━━━ INPUT DATA ━━━
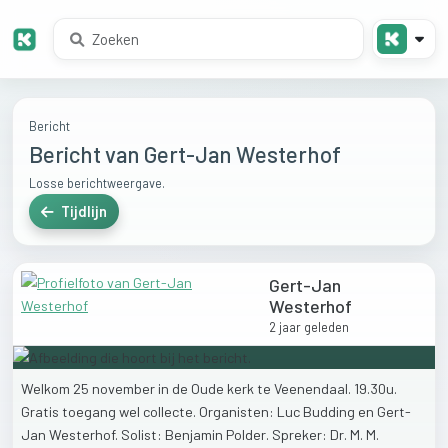
Bericht
Bericht van Gert-Jan Westerhof
Losse berichtweergave.
Tijdlijn
Gert-Jan
Westerhof
2 jaar geleden
Welkom
25
november
in
de
Oude
kerk
te
Veenendaal.
19.30u.
Gratis
toegang
wel
collecte.
Organisten:
Luc
Budding
en
Gert-
Jan
Westerhof.
Solist:
Benjamin
Polder.
Spreker:
Dr.
M.
M.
━━━
> **WHAT TO WORK ON**: Count the lines of the listing above that include the word "Gert" and report the number by itself.

> **WRITTEN ANSWER**: 3